→ **WHAT NEEDS TO BE DONE**
Copy the records from their first line up to and including the line that contains "0.004547, 0.838882, -0.828179]]", swapping "forward" for "ahead" and leaving everything else unchanged.

→ **DATA TO PROCESS**
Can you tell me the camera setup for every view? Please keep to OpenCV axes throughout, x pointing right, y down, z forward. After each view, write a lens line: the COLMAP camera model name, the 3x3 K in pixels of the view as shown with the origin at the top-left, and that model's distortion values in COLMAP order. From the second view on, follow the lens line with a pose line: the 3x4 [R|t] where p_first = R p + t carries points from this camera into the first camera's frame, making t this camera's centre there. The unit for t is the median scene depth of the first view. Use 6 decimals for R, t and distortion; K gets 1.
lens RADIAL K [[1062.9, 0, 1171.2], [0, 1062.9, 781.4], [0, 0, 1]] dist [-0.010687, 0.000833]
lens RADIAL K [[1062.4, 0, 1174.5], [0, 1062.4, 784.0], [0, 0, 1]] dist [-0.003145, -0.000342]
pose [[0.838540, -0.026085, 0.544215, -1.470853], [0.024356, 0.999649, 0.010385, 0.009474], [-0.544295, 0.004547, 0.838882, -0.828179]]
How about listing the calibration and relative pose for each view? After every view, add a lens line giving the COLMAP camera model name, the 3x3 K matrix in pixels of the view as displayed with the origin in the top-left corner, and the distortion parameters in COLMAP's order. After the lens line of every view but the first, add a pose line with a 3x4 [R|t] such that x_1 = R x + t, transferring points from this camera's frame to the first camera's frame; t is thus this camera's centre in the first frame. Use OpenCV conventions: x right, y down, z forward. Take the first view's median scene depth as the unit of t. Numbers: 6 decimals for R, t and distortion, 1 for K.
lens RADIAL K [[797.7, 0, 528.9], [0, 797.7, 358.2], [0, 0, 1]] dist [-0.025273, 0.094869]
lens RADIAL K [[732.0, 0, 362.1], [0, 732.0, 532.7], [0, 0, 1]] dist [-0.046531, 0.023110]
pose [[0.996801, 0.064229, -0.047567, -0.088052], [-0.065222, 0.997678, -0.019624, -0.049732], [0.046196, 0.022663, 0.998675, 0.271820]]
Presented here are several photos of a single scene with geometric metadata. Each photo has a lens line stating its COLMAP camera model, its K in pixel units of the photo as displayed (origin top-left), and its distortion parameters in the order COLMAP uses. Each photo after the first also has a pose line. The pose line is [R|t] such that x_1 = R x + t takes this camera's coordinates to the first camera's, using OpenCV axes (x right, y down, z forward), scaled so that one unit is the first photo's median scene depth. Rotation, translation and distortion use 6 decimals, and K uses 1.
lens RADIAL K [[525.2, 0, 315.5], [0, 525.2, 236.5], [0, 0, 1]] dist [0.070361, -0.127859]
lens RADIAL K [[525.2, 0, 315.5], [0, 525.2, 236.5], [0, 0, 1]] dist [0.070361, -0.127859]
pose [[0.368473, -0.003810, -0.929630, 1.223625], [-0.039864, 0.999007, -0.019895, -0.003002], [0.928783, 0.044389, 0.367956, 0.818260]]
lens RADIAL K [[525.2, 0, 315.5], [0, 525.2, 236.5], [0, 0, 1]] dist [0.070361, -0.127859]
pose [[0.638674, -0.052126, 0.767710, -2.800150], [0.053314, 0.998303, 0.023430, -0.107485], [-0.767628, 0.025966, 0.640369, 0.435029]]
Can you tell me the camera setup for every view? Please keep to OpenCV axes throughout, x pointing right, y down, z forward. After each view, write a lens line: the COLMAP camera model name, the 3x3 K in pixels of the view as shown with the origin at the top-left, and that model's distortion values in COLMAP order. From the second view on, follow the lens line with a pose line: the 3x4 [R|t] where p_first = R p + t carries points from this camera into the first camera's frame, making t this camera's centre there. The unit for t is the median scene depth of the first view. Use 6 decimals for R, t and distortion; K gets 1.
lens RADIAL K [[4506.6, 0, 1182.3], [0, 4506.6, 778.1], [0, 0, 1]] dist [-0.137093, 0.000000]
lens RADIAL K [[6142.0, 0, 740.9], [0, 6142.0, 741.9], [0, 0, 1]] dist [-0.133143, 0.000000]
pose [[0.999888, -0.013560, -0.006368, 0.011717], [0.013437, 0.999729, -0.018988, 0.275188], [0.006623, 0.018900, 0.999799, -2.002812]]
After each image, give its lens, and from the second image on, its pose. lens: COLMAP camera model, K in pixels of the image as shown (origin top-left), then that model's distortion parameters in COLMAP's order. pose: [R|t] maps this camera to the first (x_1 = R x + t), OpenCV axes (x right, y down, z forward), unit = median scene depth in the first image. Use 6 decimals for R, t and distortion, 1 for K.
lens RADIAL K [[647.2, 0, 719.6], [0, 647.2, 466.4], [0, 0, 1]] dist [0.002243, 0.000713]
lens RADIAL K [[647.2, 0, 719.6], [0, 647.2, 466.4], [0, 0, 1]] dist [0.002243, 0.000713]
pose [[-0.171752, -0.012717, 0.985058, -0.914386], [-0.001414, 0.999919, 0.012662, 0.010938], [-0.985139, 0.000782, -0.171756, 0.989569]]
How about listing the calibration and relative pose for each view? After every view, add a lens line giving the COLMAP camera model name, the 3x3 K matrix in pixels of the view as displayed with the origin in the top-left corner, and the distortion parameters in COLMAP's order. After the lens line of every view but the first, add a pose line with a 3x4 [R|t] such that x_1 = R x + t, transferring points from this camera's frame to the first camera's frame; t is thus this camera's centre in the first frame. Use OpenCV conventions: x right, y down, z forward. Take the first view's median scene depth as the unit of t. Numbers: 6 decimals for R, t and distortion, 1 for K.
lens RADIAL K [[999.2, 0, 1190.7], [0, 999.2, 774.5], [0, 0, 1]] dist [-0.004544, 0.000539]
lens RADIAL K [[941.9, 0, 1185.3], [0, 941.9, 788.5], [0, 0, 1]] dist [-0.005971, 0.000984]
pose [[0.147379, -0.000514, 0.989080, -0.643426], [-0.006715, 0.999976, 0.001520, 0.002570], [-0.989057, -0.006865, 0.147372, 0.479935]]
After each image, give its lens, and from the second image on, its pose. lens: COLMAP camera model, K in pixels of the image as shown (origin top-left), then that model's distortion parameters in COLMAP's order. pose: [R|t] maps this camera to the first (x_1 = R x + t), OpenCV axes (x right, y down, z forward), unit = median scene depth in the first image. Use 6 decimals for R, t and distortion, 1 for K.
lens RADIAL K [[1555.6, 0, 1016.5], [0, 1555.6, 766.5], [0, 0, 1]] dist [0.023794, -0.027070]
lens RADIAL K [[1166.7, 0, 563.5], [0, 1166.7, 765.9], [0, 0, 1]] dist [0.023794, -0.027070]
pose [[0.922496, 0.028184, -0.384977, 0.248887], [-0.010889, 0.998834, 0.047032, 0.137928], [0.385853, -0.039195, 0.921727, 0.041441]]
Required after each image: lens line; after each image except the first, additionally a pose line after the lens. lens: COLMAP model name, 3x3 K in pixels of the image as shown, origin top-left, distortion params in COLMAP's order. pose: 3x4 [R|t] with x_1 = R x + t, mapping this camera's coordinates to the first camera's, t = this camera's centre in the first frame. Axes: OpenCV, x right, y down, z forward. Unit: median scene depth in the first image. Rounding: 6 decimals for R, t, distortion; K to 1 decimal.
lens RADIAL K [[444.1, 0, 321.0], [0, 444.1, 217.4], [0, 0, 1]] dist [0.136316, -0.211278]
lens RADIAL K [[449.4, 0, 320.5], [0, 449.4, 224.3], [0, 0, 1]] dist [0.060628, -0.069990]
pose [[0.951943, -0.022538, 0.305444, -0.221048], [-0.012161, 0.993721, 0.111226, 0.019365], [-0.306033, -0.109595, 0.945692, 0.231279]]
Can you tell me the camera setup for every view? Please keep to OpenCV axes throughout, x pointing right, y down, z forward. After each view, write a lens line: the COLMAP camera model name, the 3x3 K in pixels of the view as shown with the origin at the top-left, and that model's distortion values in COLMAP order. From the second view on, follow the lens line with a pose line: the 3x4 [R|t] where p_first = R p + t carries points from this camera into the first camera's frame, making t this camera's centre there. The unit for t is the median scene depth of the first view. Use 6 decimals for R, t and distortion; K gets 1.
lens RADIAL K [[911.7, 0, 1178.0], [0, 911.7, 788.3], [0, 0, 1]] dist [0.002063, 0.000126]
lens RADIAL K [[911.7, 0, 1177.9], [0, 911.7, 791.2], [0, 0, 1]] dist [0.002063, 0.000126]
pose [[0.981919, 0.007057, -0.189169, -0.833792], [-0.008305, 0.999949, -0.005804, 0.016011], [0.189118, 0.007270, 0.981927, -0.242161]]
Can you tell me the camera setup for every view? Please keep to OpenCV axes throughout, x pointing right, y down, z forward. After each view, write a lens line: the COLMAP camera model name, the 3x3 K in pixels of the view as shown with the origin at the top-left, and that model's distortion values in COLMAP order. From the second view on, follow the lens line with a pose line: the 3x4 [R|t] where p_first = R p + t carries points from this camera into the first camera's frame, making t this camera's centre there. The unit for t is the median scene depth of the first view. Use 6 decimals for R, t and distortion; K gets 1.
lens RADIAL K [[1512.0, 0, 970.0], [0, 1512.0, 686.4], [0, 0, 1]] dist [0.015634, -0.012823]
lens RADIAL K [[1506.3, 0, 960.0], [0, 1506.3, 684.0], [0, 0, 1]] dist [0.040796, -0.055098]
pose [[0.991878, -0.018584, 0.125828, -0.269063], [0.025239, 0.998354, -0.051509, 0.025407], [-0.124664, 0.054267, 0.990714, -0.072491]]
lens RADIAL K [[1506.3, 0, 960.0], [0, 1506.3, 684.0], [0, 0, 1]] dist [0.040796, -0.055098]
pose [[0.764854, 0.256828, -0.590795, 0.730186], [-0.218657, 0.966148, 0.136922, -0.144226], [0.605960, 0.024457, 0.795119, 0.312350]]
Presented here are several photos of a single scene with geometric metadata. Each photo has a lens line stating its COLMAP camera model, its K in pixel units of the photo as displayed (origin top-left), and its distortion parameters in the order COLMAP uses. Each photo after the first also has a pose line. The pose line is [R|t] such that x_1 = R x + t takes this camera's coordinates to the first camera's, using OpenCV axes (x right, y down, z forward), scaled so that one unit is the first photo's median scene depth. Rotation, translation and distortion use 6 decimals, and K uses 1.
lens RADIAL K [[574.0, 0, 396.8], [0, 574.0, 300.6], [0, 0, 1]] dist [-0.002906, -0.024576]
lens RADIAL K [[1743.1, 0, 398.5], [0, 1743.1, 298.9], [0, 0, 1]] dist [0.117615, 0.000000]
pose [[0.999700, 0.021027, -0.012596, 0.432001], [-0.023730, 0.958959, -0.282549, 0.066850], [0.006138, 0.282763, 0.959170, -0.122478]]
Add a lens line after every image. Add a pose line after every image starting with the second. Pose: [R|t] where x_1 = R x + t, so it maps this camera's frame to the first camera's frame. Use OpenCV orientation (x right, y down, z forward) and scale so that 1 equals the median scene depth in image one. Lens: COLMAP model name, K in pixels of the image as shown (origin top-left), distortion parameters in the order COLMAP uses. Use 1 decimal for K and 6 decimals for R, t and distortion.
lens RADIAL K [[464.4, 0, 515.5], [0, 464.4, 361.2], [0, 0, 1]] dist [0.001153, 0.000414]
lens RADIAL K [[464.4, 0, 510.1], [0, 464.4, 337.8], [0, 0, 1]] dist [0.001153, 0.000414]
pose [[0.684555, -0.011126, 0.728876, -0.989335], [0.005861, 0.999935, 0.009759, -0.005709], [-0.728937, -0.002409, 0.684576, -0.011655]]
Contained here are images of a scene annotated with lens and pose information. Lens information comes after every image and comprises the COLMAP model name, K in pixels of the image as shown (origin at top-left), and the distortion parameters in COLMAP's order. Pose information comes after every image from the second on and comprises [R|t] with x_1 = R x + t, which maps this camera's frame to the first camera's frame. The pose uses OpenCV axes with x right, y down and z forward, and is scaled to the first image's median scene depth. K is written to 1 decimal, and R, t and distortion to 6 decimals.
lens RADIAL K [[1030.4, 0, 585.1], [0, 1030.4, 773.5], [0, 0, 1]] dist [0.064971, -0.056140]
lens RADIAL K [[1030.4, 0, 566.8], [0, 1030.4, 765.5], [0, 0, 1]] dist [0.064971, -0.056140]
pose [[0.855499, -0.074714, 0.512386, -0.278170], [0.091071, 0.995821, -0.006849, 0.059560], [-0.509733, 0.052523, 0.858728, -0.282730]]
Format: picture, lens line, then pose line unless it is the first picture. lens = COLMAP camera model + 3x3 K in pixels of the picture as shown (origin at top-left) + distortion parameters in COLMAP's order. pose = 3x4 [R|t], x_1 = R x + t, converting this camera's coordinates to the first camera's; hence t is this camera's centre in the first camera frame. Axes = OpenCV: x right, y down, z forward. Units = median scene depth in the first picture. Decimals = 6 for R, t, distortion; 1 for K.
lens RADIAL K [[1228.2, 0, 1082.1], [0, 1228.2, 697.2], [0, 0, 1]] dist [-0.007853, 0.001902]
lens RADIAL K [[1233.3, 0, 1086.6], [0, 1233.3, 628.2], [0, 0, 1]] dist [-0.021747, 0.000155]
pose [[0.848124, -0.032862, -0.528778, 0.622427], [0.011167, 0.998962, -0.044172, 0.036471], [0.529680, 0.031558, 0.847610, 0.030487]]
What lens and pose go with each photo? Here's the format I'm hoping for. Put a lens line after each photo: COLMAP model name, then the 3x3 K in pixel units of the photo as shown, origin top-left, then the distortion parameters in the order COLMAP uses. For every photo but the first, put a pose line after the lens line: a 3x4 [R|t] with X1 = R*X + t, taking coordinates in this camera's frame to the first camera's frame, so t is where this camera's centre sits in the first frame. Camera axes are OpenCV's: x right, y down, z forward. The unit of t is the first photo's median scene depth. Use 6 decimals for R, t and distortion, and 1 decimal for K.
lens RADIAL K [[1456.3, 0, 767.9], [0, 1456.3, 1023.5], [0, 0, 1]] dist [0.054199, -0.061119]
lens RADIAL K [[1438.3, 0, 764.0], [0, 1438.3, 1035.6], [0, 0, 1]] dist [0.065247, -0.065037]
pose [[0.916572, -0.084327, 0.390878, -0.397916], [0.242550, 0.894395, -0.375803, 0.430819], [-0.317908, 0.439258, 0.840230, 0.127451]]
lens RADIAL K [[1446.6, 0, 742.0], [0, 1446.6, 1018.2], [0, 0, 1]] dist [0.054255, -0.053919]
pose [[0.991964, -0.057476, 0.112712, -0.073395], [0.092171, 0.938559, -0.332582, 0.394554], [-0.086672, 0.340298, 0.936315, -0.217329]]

→ **SOLUTION TO THIS TASK**
Can you tell me the camera setup for every view? Please keep to OpenCV axes throughout, x pointing right, y down, z ahead. After each view, write a lens line: the COLMAP camera model name, the 3x3 K in pixels of the view as shown with the origin at the top-left, and that model's distortion values in COLMAP order. From the second view on, follow the lens line with a pose line: the 3x4 [R|t] where p_first = R p + t carries points from this camera into the first camera's frame, making t this camera's centre there. The unit for t is the median scene depth of the first view. Use 6 decimals for R, t and distortion; K gets 1.
lens RADIAL K [[1062.9, 0, 1171.2], [0, 1062.9, 781.4], [0, 0, 1]] dist [-0.010687, 0.000833]
lens RADIAL K [[1062.4, 0, 1174.5], [0, 1062.4, 784.0], [0, 0, 1]] dist [-0.003145, -0.000342]
pose [[0.838540, -0.026085, 0.544215, -1.470853], [0.024356, 0.999649, 0.010385, 0.009474], [-0.544295, 0.004547, 0.838882, -0.828179]]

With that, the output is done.